Stored items
........
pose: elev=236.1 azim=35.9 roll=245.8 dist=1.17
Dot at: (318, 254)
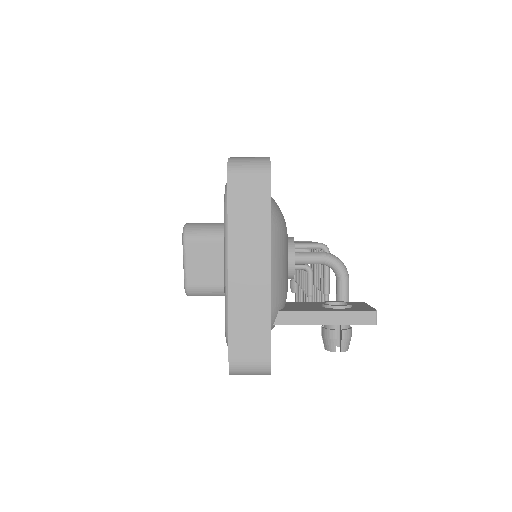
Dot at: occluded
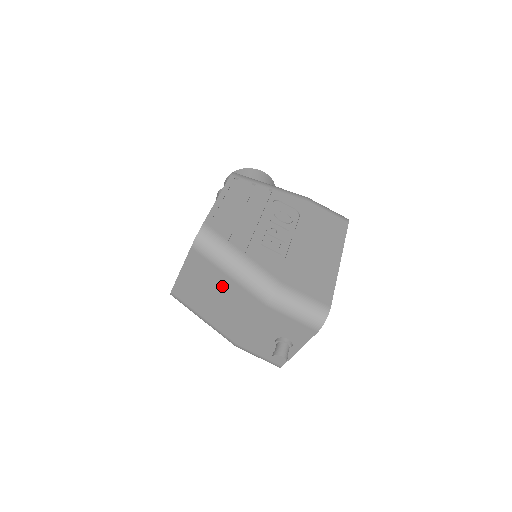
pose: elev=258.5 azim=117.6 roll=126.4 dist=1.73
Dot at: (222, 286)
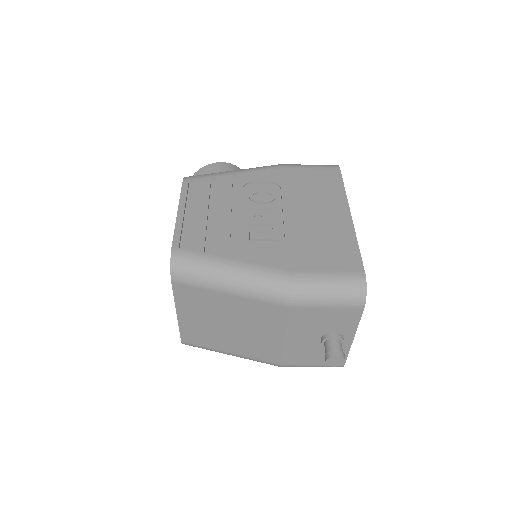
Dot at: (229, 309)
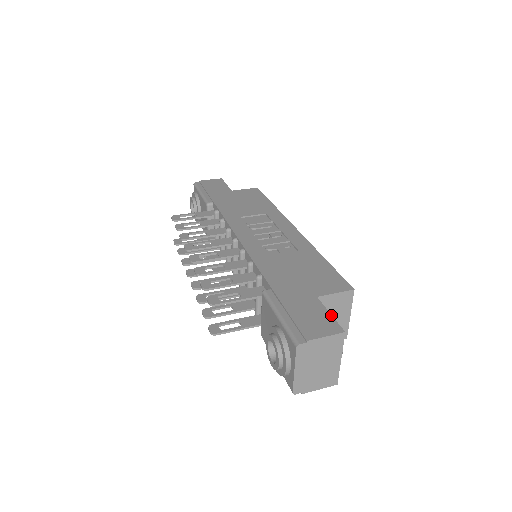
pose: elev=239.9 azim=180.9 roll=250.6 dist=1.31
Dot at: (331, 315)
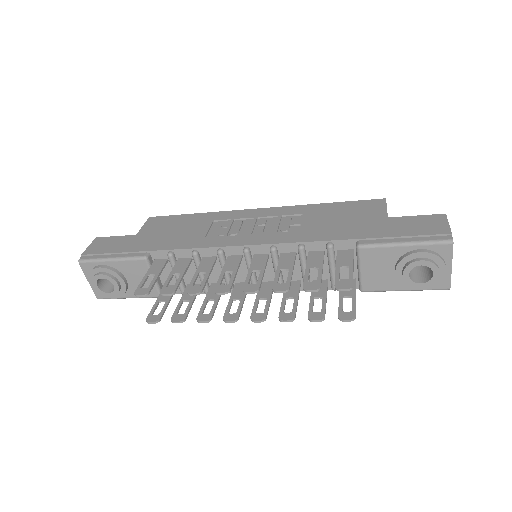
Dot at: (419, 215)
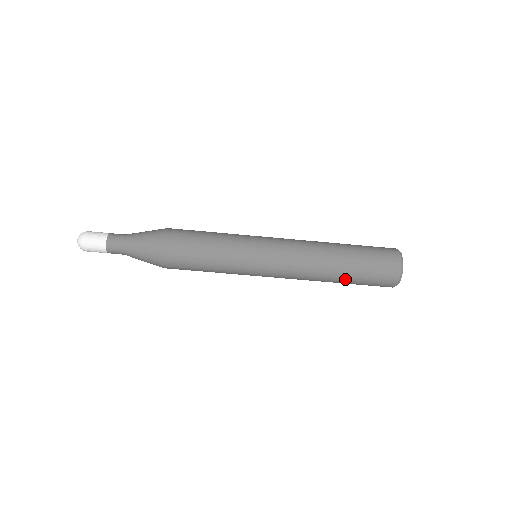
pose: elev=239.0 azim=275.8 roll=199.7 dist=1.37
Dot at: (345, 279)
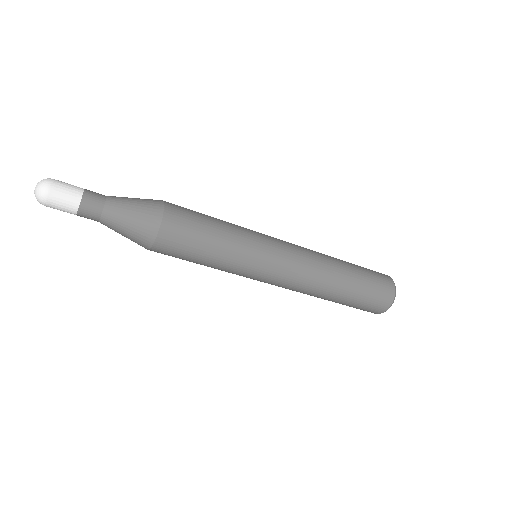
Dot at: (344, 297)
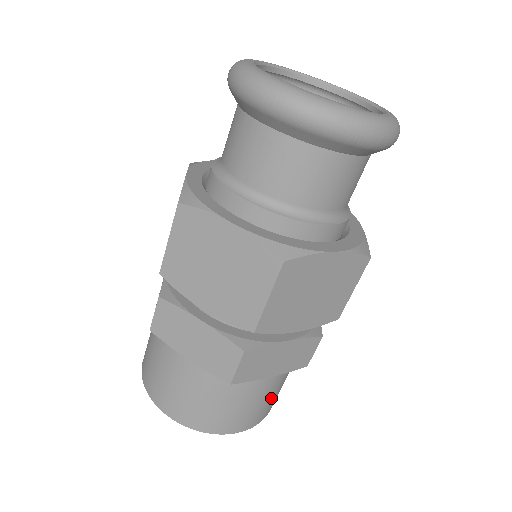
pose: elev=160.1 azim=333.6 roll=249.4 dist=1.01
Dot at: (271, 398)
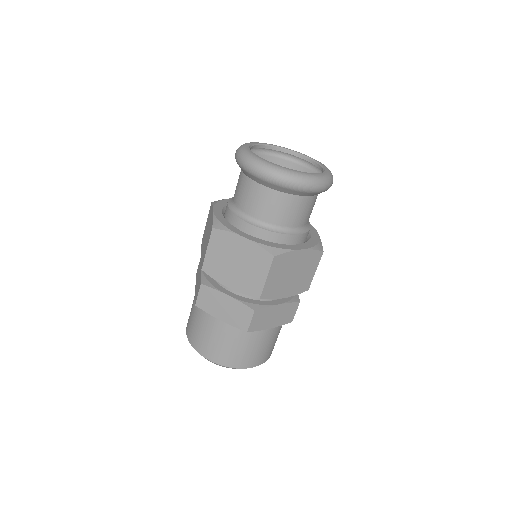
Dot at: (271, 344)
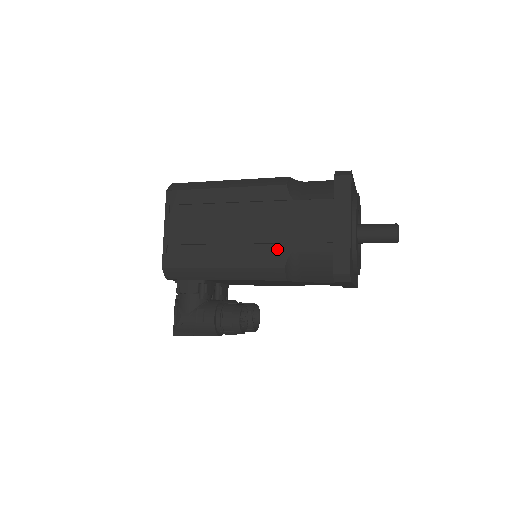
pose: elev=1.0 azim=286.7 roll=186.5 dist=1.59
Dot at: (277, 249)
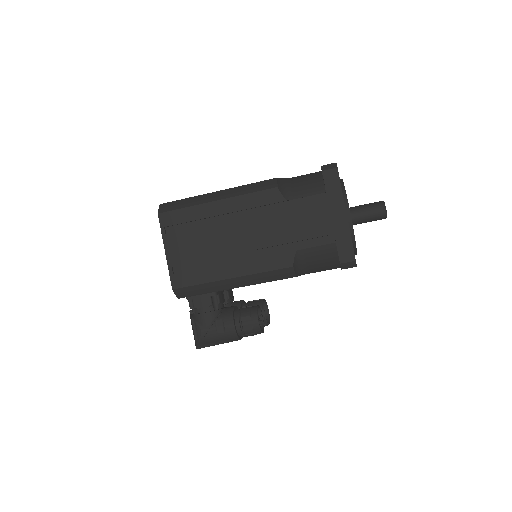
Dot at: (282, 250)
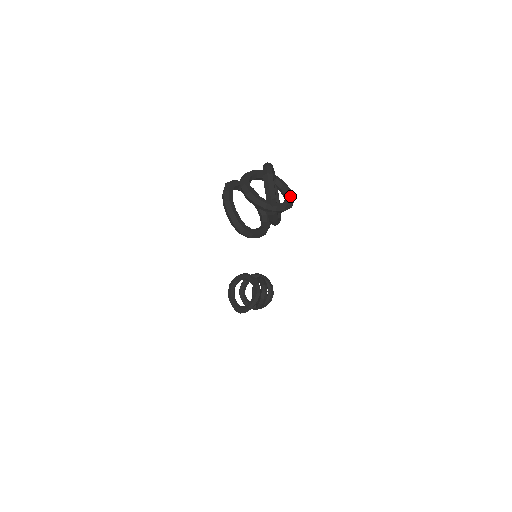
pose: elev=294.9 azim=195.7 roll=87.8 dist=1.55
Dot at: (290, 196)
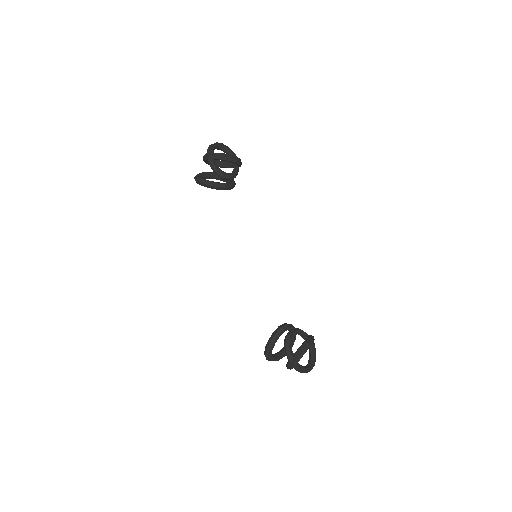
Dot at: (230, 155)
........
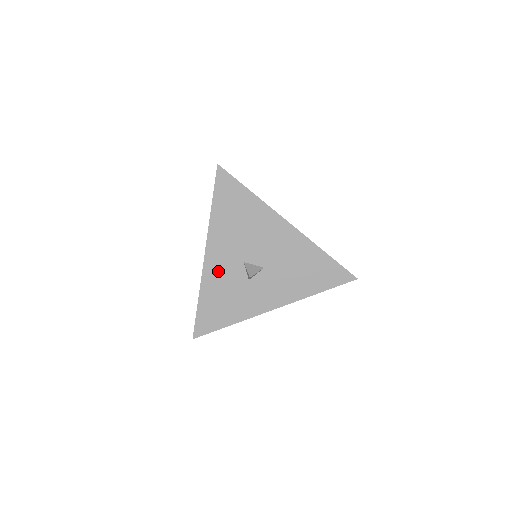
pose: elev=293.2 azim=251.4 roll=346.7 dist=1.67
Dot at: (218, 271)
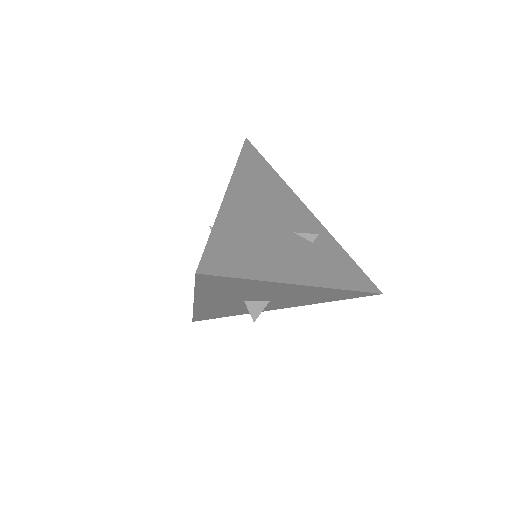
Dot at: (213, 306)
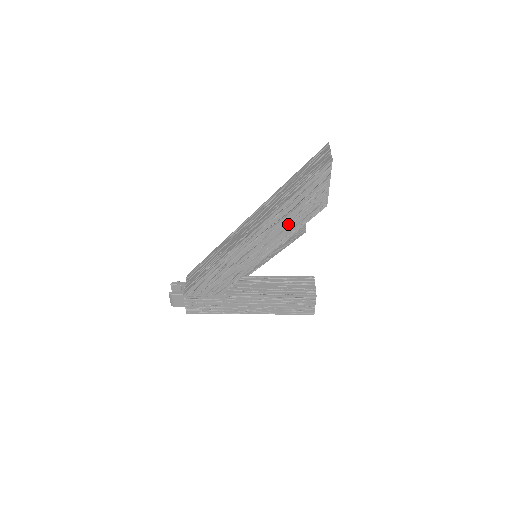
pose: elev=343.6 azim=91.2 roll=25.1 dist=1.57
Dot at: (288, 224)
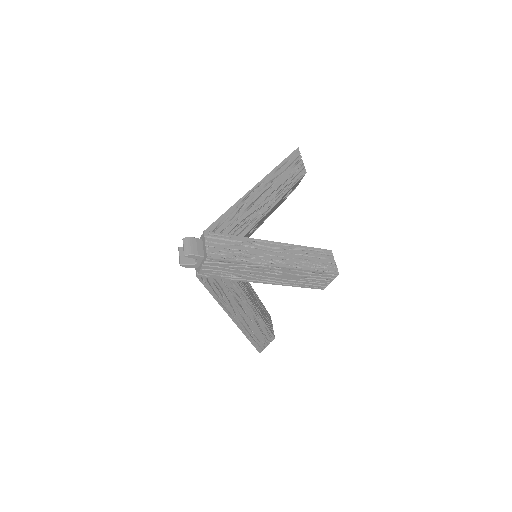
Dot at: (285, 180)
........
• **TASK TO CARRY OUT**
Convert the stretch from the line containing "pose: elev=236.1 azim=35.9" through the line containing "Dot at: (419, 215)" into a Markdown table with the columns Row and Line, one line per row. Skip blank lines and leave the pictures out.

• **EXERCISE SOLUTION**
| Row | Line |
|---|---|
| 1 | pose: elev=236.1 azim=35.9 roll=245.8 dist=1.17 |
| 2 | Dot at: (318, 254) |
| 3 | Dot at: occluded |
| 4 | pose: elev=258.5 azim=117.6 roll=126.4 dist=1.73 |
| 5 | Dot at: (222, 286) |
| 6 | Dot at: (229, 309) |
| 7 | pose: elev=239.9 azim=180.9 roll=250.6 dist=1.31 |
| 8 | Dot at: (331, 315) |
| 9 | Dot at: (419, 215) |